▸ **Requirement**
What you return must match the records word for word, except that pictures are dropped.

(Stored data entries)
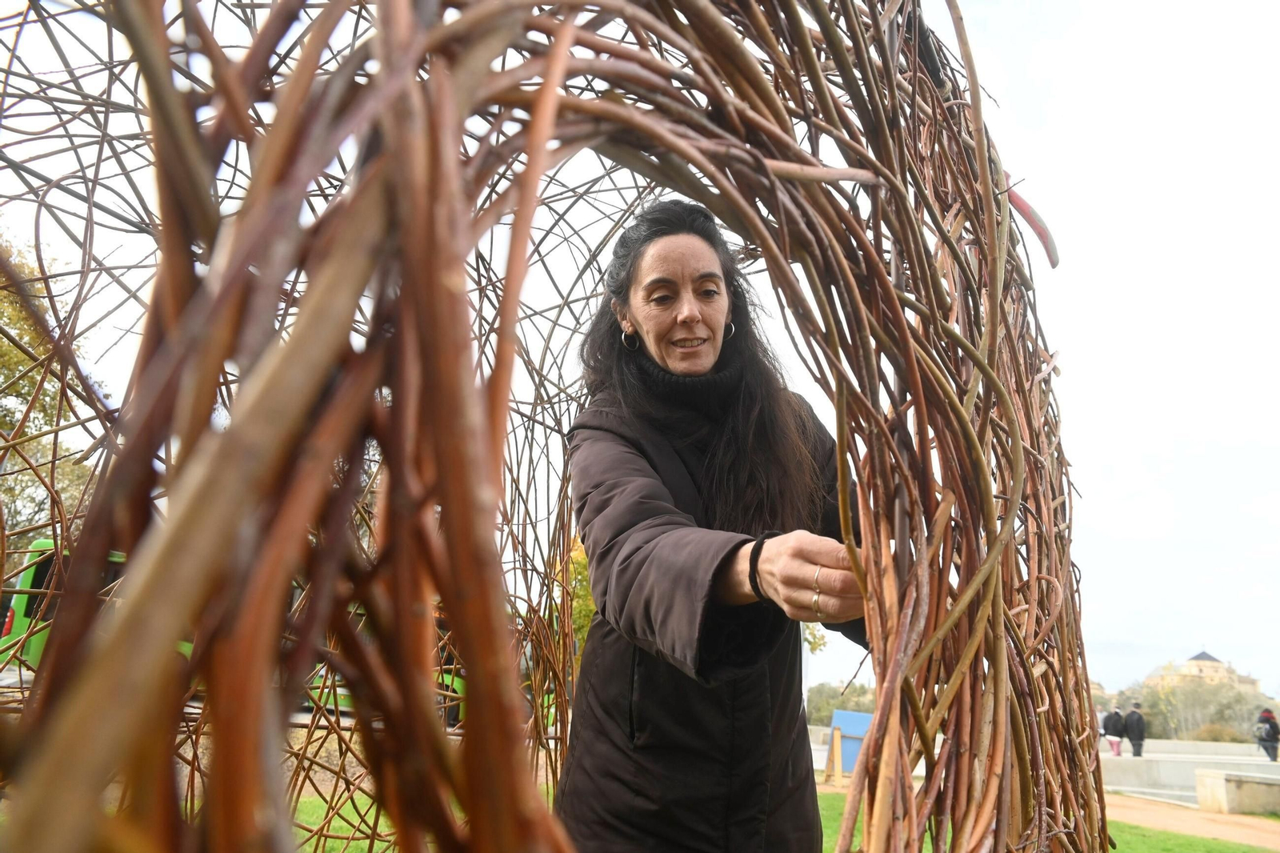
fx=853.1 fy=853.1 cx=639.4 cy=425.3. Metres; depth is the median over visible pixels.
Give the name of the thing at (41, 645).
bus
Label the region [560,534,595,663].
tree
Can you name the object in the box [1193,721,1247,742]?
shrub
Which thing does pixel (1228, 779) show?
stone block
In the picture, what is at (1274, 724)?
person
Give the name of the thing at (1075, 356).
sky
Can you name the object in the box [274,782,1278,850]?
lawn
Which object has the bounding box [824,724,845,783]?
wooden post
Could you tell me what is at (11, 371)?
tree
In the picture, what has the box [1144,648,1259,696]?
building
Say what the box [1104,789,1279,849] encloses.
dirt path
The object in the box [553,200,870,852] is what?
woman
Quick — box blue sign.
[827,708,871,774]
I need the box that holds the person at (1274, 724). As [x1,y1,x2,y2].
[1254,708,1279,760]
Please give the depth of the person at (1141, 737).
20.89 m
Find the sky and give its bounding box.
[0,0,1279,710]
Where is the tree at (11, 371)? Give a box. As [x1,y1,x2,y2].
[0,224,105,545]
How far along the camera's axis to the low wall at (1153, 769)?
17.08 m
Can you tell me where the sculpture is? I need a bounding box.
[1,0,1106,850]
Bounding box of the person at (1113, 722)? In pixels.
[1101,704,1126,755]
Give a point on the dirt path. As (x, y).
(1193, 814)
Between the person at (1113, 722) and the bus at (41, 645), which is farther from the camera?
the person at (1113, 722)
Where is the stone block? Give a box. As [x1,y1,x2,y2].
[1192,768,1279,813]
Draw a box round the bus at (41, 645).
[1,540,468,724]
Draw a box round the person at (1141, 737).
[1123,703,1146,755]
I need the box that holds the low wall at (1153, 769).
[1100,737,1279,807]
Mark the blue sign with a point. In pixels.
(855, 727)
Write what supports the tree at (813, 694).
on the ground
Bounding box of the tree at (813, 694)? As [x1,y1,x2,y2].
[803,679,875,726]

▸ **Finished task**
fx=853.1 fy=853.1 cx=639.4 cy=425.3. Metres; depth is the median over visible pixels.
Give the name of the thing at (41, 645).
bus
Label the region [560,534,595,663].
tree
Can you name the object in the box [1193,721,1247,742]?
shrub
Which thing does pixel (1228, 779) show?
stone block
In the picture, what is at (1274, 724)?
person
Give the name of the thing at (1075, 356).
sky
Can you name the object in the box [274,782,1278,850]?
lawn
Which object has the bounding box [824,724,845,783]?
wooden post
Could you tell me what is at (11, 371)?
tree
In the picture, what has the box [1144,648,1259,696]?
building
Say what the box [1104,789,1279,849] encloses.
dirt path
The object in the box [553,200,870,852] is what?
woman
Quick — box blue sign.
[827,708,871,774]
I need the box that holds the person at (1274, 724). As [x1,y1,x2,y2].
[1254,708,1279,760]
Please give the depth of the person at (1141, 737).
20.89 m
Find the sky and give its bounding box.
[0,0,1279,710]
Where is the tree at (11, 371)? Give a box. As [x1,y1,x2,y2].
[0,224,105,545]
How far along the camera's axis to the low wall at (1153, 769)?
17.08 m
Can you tell me where the sculpture is? I need a bounding box.
[1,0,1106,850]
Bounding box of the person at (1113, 722)? In pixels.
[1101,704,1126,755]
Give a point on the dirt path. As (x, y).
(1193, 814)
Between the person at (1113, 722) and the bus at (41, 645), which is farther from the camera?
the person at (1113, 722)
Where is the stone block? Give a box. As [x1,y1,x2,y2].
[1192,768,1279,813]
Draw a box round the bus at (41, 645).
[1,540,468,724]
Draw a box round the person at (1141, 737).
[1123,703,1146,755]
I need the box that holds the low wall at (1153, 769).
[1100,737,1279,807]
Mark the blue sign with a point. In pixels.
(855, 727)
Write what supports the tree at (813, 694).
on the ground
Bounding box of the tree at (813, 694)? As [x1,y1,x2,y2].
[803,679,875,726]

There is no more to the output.